The substitution method is a powerful technique for simplifying integrals. It works by replacing a variable in the integral with another variable, usually to transform the integration into a simpler or more recognizable form. In our specific problem, we're substituting the variable \( u \) with \( \delta x + \mu \).

This substitution simplifies the process by aligning the limits of integration with a more symmetric interval \([-1, 1]\). It essentially "re-labels" the input values, which can make solving the integral more convenient.

Here's how it applies in our example:

• We started with the integral \( \int_{a}^{b} f(u) \, du \).
• By substituting \( u = \delta x + \mu \) (where \( \delta = \frac{b-a}{2} \) and \( \mu = \frac{a+b}{2} \)), we adjust the formula accordingly.
• This leads to the new integral representation \( \int_{-1}^{1} f(\delta x + \mu) \, \delta \, dx \), demonstrating the utility and elegance of the substitution method.

The change of interval is a specific application of the substitution method. It modifies the range of integration to transform an integral into a more manageable form. In the given problem, the original interval \([a, b]\) is changed to \([-1, 1]\).

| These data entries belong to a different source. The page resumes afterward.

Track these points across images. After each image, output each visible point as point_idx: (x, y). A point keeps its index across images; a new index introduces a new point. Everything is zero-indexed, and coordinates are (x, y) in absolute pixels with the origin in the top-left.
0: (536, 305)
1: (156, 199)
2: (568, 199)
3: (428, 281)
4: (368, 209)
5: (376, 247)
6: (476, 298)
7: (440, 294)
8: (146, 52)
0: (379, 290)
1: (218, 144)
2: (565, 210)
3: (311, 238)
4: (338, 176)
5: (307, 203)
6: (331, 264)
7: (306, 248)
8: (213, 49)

This is achieved by recognizing that any shifted interval \([a, b]\) can be transformed using \( \delta = \frac{b-a}{2} \) and \( \mu = \frac{a+b}{2} \). Here's how it works:

• As the substitution \( u = \delta x + \mu \) is applied, the limits of integration move.
• With \( u = a \) leading to \( x = -1 \) and \( u = b \) giving \( x = 1 \), the integral interval is now symmetric around the origin.
• This symmetric interval helps in simplifying certain types of functions, especially those like polynomials or sine and cosine functions.

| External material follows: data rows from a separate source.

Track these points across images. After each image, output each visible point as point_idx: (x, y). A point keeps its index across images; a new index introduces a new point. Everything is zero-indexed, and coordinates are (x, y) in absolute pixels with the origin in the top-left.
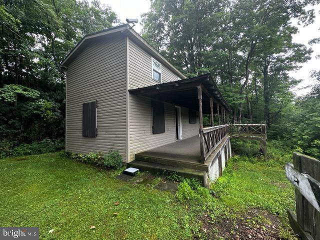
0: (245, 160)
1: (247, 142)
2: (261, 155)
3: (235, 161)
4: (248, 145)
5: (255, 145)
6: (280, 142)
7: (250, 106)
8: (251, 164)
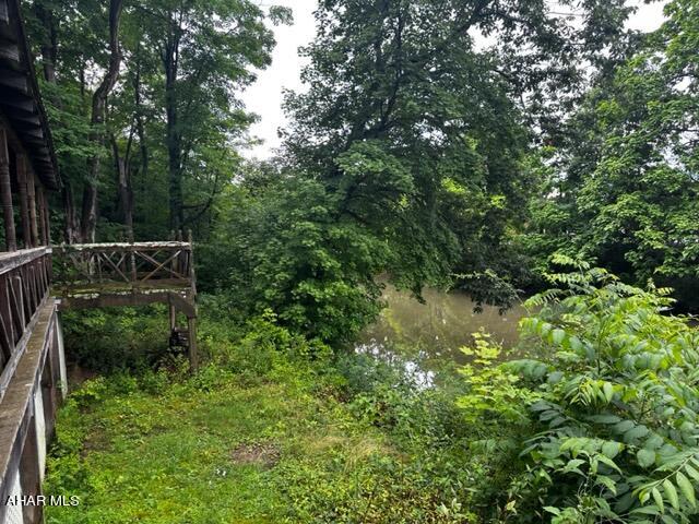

Using this clever change, computations often become easier, and sometimes more geometric insights into the problem are revealed.

A continuous function is one that has no breaks, jumps, or gaps in its domain. For integration, especially definite integrals, continuity is crucial because it ensures the integral is well-defined over the interval. In our problem, the function \( f(u) \) is continuous on \([a, b]\).

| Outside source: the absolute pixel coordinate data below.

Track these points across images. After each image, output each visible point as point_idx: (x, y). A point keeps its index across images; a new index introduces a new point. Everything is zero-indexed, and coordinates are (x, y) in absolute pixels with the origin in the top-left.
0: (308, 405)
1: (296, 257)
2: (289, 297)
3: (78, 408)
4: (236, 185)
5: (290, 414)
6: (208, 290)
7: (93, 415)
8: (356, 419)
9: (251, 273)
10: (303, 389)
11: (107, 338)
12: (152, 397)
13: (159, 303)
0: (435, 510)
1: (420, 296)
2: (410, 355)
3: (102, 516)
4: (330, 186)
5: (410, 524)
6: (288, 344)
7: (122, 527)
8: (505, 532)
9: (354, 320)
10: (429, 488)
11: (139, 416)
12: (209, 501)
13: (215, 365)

Continuity allows us to perform operations like substitution and change of intervals without worrying about discontinuities that could disrupt these transformations.

In practical terms:

• A continuous function behaves predictably, allowing us to apply limits and transformations smoothly.
• If \( f \) were not continuous, the integral might encounter undefined sections or infinities that would make calculation difficult or impossible.

Thus, one fundamental takeaway is ensuring that \( f(u) \) maintains its continuity across the original or transformed interval, which justifies the changes we make using the substitution method.

A definite integral calculates the "net area" under a curve within specified bounds on the x-axis. For example, \( \int_{a}^{b} f(u) \, du \) evaluates the area from \( a \) to \( b \).

Definite integrals are a central concept in calculus and focus on finding total accumulation or change over an interval.

In our substitution example:

• The transformation from \( \int_{a}^{b} f(u) \, du \) to \( \delta \int_{-1}^{1} f(\delta x + \mu) \, dx \) is a re-expression but still computes this net area.
• Despite different integration limits, both expressions represent the same quantity — emphasizing that the value remains unchanged by substitution, only the integration process does.

This powerful property of definite integrals is part of what makes integral calculus so useful in a variety of scientific and engineering applications.